Tuesday, April 18, 2006

PharmaFrontiers Gets $23M To Advance MS Compound

By Randall Osborne

West Coast Editor

Less than two months after disclosing its plan to sell $23 million in stock through a private placement to push along its Phase IIb trial with Tovaxin for multiple sclerosis, PharmaFrontiers Corp. has closed the deal and is planning a 1-for-10 reverse stock split that would let the firm apply for a Nasdaq listing.

The money gives The Woodlands, Texas-based PharmaFrontiers enough cash to last through the third quarter of next year, said CEO David McWilliams, "enough time to get the enrollment done and the interim analysis."

About 23 million units were sold to institutional and other accredited investors at $1 each, comprising two shares of newly issued common stock and a five-year warrant to buy another share at an exercise price of 65 cents. Whether the firm will raise more money after reporting the interim data is unclear.

"We're going to be investigating alternatives, including maybe taking a partner," McWilliams said.

PharmaFrontiers' stock (OTCBB:PFTR) closed Monday at 57 cents, up 5 cents.

The Phase IIb trial with Tovaxin, the MS vaccine for which most of the stock-sale proceeds will pay, is expected to start this quarter. Funds also will be used to finish preclinical development and start human trials with the company's therapies for rheumatoid arthritis and Type I diabetes.

Touted as a drug that goes after the causes rather than symptoms of MS, patient-specific Tovaxin works along the same lines as autologous cancer vaccines, but consists of attenuated autoreactive T cells, rendered non-replicating but viable, that are intended to bring about an immune response when injected subcutaneously in a five-shot course of treatment at the start, four weeks, eight weeks, 12 weeks and 24 weeks.

That immune response is directed specifically against T cells within the patient that are self-reactive with myelin, rather than restricting all T cells from the central nervous system.

A broader approach for MS could mean trouble. Witness Tysabri (natalizumab), the compound from Cambridge, Mass.-based Biogen Idec Inc. and Elan Corp. plc, of Dublin, Ireland. The partners voluntarily pulled Tysabri off the market last year after the drug was linked to progressive multifocal leukoencephalopathy, a potentially fatal disorder, and the FDA has yet to decide whether selling can resume.
:::::
Reproduce word for word the stretch of the PharmaFrontiers article from "Touted as a" through "central nervous system.".

Stored dataset items
:::::
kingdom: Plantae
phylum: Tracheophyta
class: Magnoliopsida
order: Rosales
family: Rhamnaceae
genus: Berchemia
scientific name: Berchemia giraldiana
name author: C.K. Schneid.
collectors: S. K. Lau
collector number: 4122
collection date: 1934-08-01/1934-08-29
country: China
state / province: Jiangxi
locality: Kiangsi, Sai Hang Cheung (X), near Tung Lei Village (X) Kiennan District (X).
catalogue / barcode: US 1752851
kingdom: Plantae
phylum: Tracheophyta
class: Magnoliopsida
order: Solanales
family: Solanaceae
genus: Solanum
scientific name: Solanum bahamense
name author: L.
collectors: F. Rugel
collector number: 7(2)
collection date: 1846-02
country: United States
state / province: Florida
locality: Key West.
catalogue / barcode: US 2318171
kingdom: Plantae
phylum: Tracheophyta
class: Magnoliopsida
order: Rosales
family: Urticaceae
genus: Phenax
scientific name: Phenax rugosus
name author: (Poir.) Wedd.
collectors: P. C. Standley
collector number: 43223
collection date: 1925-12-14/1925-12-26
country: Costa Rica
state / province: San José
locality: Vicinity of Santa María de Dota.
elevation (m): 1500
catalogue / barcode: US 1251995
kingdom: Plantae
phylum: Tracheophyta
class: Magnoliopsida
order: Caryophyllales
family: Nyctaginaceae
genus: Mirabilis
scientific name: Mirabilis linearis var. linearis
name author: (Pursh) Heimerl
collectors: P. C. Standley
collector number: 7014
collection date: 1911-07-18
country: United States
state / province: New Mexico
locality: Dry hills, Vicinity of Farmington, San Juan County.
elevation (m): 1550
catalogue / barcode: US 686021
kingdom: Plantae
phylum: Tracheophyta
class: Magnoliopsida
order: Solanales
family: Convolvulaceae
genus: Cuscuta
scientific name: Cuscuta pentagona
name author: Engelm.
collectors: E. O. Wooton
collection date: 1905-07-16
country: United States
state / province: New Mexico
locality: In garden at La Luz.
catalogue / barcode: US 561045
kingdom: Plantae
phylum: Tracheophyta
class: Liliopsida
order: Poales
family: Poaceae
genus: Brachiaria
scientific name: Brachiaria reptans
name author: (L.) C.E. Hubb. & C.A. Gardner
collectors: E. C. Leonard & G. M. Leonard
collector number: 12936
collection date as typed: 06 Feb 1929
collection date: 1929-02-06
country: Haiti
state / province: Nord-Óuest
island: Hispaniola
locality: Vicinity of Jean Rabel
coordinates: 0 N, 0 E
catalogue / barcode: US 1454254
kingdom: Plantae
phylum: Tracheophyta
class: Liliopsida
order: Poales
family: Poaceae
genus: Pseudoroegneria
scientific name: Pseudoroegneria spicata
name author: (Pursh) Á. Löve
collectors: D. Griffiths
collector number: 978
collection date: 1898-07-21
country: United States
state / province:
:::::
ANSWER
Touted as a drug that goes after the causes rather than symptoms of MS, patient-specific Tovaxin works along the same lines as autologous cancer vaccines, but consists of attenuated autoreactive T cells, rendered non-replicating but viable, that are intended to bring about an immune response when injected subcutaneously in a five-shot course of treatment at the start, four weeks, eight weeks, 12 weeks and 24 weeks.

That immune response is directed specifically against T cells within the patient that are self-reactive with myelin, rather than restricting all T cells from the central nervous system.